Fermilab Director Pier Oddone
Last week I described the cuts to the laboratory budget proposed for FY13 that would make our life quite difficult if they are enacted. This week I want to focus on the positives: our program is supported in the President's Budget Request (PBR) and we are on track for an exciting near-term research program. However, the long-term program remains under pressure. With enormous emphasis placed, in this election season, on reducing the deficit and getting the country's finances in order, turbulent times are ahead and our future plans have to take into account this uncertainty. As always, we will continue to do our best to give maximum value for the support we receive.
So what's in store for our near-term program? In May our accelerator complex will shut down to complete upgrades of the Main Injector for the NOvA program. Beams will return in FY13, delivering neutrinos to the MINOS+, MINERvA and NOvA experiments. The PBR maintains the expected funding profile for NOvA, which will allow completion of the detector in 2014 along with completion of the MicroBooNE detector. By 2014 these four experiments will all be running, making for a very strong neutrino physics program.

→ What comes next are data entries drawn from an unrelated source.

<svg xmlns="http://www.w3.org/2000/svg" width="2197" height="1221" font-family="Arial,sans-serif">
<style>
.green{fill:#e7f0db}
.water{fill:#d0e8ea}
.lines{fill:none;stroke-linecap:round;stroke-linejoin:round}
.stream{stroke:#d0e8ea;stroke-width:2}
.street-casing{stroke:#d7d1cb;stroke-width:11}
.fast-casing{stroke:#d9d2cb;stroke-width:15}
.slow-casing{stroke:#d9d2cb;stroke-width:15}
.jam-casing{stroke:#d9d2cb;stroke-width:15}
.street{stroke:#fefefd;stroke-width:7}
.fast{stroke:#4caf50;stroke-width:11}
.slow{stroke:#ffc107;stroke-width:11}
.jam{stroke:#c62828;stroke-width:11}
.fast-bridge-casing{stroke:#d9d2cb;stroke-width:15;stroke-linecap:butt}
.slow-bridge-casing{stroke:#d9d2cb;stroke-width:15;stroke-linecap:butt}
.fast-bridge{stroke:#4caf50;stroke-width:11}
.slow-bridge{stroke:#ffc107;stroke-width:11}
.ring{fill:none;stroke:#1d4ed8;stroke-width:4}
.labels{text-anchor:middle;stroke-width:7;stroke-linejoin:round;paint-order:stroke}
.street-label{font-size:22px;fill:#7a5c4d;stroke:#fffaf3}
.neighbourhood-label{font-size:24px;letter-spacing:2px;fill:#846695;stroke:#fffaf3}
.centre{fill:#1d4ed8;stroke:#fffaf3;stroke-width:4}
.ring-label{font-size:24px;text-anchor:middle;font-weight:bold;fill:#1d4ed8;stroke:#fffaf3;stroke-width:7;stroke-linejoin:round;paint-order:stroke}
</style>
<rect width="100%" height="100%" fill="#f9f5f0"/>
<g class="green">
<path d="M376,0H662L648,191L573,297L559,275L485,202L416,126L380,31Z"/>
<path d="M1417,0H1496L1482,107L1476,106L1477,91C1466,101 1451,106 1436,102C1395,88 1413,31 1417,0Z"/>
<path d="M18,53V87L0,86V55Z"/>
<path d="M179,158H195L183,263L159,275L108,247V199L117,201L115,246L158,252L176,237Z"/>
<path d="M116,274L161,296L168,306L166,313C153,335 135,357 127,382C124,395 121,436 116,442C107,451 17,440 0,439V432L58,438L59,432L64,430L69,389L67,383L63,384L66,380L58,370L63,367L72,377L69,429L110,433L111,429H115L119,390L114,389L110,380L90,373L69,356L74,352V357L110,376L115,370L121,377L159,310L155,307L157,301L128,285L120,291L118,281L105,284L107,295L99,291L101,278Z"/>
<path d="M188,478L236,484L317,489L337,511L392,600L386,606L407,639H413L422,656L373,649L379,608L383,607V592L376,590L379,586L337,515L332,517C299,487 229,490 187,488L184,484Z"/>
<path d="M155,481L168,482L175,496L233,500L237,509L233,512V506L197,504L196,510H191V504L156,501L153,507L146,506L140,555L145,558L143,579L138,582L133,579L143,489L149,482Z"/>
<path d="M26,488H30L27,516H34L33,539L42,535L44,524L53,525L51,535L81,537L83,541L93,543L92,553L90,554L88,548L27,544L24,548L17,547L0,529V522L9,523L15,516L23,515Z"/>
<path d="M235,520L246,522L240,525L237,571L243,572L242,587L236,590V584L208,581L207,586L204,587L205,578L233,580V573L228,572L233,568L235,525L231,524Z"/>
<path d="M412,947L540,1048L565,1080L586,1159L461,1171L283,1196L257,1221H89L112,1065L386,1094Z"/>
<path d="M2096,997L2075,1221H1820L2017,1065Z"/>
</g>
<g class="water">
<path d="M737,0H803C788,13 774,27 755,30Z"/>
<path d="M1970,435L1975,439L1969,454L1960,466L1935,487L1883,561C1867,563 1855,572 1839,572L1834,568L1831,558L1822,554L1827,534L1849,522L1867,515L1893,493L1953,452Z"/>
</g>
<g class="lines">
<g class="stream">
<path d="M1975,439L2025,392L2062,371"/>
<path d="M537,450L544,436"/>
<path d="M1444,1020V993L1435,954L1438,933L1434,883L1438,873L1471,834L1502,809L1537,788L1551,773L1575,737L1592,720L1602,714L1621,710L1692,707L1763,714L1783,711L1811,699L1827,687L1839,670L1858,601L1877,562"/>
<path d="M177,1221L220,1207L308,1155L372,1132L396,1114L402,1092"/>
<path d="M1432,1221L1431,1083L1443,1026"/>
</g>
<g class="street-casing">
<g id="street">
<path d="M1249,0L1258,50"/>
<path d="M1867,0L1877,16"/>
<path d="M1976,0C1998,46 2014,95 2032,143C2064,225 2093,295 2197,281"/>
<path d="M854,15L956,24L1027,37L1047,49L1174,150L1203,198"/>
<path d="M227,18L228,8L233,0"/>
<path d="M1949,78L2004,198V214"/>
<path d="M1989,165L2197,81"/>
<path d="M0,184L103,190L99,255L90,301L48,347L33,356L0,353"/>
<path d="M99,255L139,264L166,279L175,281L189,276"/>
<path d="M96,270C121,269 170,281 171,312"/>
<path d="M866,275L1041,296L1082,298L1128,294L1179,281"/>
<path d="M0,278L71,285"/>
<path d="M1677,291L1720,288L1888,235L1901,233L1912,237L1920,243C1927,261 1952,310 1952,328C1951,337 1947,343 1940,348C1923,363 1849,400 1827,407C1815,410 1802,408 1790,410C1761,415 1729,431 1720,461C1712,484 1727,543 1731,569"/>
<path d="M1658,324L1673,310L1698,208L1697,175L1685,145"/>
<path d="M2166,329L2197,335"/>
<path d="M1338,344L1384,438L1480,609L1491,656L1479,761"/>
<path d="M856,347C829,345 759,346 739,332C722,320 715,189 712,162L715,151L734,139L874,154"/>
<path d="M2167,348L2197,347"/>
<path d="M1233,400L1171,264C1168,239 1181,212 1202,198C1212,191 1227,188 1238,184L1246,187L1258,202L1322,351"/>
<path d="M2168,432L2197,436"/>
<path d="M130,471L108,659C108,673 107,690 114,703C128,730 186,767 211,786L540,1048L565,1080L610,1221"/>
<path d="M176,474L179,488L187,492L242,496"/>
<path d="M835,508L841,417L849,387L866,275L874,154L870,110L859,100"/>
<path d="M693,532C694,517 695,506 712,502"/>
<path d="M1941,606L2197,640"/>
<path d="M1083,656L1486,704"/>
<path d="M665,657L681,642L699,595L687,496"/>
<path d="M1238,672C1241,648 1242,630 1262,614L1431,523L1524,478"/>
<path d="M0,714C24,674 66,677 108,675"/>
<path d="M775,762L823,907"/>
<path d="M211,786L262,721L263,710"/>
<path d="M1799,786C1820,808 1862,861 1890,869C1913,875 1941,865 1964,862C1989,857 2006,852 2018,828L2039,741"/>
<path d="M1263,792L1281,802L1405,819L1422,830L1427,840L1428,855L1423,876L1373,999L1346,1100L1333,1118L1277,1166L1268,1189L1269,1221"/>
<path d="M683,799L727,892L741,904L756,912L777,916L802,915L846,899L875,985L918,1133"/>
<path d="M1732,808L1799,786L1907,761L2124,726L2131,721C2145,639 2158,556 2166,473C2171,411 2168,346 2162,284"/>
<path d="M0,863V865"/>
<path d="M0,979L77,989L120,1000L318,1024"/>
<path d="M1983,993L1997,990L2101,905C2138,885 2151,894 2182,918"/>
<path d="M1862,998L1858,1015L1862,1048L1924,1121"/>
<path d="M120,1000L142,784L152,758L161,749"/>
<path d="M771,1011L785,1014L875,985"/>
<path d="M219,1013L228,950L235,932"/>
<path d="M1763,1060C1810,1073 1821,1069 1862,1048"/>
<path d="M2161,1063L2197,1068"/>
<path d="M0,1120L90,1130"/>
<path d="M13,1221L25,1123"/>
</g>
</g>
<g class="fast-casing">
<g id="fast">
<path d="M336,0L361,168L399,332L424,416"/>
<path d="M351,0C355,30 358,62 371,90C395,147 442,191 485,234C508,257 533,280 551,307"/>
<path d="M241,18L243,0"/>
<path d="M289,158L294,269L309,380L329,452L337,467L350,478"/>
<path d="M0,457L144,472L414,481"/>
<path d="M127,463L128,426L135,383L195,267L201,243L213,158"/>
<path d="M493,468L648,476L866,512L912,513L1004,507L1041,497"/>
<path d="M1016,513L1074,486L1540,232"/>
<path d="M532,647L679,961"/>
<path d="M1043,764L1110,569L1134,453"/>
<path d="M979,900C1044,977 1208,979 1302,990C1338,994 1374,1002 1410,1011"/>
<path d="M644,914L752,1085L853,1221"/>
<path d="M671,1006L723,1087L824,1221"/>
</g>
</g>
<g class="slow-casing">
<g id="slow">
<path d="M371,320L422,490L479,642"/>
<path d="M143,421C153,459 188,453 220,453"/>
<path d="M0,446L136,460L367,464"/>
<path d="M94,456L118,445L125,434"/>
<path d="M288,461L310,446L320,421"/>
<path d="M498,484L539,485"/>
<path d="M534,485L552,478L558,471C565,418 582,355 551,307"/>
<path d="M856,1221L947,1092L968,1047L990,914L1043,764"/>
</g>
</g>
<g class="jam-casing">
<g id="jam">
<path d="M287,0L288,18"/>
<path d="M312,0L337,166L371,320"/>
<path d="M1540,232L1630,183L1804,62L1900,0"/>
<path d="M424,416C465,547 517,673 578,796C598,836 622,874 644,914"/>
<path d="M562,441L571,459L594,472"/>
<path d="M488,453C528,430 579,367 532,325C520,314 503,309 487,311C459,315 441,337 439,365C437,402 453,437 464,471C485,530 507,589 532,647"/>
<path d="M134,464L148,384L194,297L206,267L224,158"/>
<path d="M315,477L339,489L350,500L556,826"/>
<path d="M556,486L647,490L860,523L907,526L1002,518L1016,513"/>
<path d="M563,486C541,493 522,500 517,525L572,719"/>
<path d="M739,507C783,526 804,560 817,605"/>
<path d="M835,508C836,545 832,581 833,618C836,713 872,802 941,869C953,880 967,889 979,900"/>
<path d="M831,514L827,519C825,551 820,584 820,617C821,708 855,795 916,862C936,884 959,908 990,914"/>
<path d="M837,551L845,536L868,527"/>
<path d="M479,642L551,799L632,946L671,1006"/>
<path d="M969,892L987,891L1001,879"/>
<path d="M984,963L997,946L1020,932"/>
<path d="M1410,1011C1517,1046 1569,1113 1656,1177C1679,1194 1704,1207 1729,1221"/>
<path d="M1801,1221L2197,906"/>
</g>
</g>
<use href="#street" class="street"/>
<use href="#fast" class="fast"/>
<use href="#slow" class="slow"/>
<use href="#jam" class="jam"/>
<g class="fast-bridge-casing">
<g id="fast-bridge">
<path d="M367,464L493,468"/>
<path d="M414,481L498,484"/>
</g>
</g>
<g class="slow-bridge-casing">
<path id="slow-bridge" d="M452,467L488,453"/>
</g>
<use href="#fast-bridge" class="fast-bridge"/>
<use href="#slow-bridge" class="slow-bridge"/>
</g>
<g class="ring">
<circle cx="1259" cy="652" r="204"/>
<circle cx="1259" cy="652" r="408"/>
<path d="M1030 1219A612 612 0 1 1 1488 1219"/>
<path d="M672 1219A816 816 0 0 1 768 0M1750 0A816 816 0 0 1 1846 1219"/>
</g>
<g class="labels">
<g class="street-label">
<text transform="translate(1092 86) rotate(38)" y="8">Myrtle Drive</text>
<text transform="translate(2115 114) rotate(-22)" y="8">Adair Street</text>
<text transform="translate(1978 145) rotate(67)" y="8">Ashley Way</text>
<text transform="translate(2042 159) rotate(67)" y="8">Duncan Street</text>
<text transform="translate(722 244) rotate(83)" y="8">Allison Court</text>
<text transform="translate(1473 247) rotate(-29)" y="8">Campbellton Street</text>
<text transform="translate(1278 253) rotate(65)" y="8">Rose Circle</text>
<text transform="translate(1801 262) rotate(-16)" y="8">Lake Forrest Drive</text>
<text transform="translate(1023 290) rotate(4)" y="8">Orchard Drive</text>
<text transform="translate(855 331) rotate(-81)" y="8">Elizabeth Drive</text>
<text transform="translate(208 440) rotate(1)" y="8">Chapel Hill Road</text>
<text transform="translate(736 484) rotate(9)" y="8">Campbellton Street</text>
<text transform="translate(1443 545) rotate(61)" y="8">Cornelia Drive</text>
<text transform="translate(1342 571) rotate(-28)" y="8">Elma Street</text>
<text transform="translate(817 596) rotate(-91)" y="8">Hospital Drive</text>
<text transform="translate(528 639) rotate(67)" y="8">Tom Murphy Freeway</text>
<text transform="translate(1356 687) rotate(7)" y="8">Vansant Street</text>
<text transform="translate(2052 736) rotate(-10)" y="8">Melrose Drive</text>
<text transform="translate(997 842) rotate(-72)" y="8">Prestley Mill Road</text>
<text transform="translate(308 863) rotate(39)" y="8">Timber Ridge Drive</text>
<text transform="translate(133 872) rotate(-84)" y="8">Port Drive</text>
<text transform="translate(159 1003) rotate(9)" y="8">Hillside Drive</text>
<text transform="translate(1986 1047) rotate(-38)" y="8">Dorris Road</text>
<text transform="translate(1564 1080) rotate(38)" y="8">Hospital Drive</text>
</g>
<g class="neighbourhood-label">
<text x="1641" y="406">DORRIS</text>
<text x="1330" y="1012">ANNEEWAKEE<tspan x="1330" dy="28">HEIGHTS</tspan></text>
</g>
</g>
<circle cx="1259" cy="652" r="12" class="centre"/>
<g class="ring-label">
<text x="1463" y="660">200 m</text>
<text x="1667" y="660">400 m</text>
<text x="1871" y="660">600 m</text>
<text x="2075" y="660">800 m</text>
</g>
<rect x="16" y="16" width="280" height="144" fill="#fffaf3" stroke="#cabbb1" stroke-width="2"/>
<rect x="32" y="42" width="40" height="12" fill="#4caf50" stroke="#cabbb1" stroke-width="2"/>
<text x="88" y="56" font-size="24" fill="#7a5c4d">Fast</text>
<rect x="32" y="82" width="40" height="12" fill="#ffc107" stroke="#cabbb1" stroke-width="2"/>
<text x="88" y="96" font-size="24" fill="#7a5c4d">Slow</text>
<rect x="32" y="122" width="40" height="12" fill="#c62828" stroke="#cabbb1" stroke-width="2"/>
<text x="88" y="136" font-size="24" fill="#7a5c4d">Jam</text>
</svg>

The PBR also contains funding for new initiatives in muon physics such as the Mu2e experiment, a major enterprise that will be completed later in the decade, and the Muon g-2 experiment. With these two experiments we are developing a muon campus that will serve us well into the future. Our strong participation in the CMS experiment at the LHC also continues and there is funding for the further development of advanced accelerator technology, Project X and the muon accelerator program (MAP), dark-matter experiments and the Dark Energy Survey.
Looking farther into the future, given the cuts in the PBR to our long-term programs we are working with the DOE Office of High Energy Physics to chart a course. Both the Office of High Energy Physics and the Office of Science are supportive of our laboratory and want us to maintain our strength and contributions to the world's particle physics program, but they labor under huge external pressures. We are also consulting with stakeholders in Congress, the OMB and OSTP to understand what our best strategy will be in response to the cuts. It will be a couple of months before we will be able to say anything about the course that we will follow given the PBR. In the meantime, we have a lot of exciting work to do.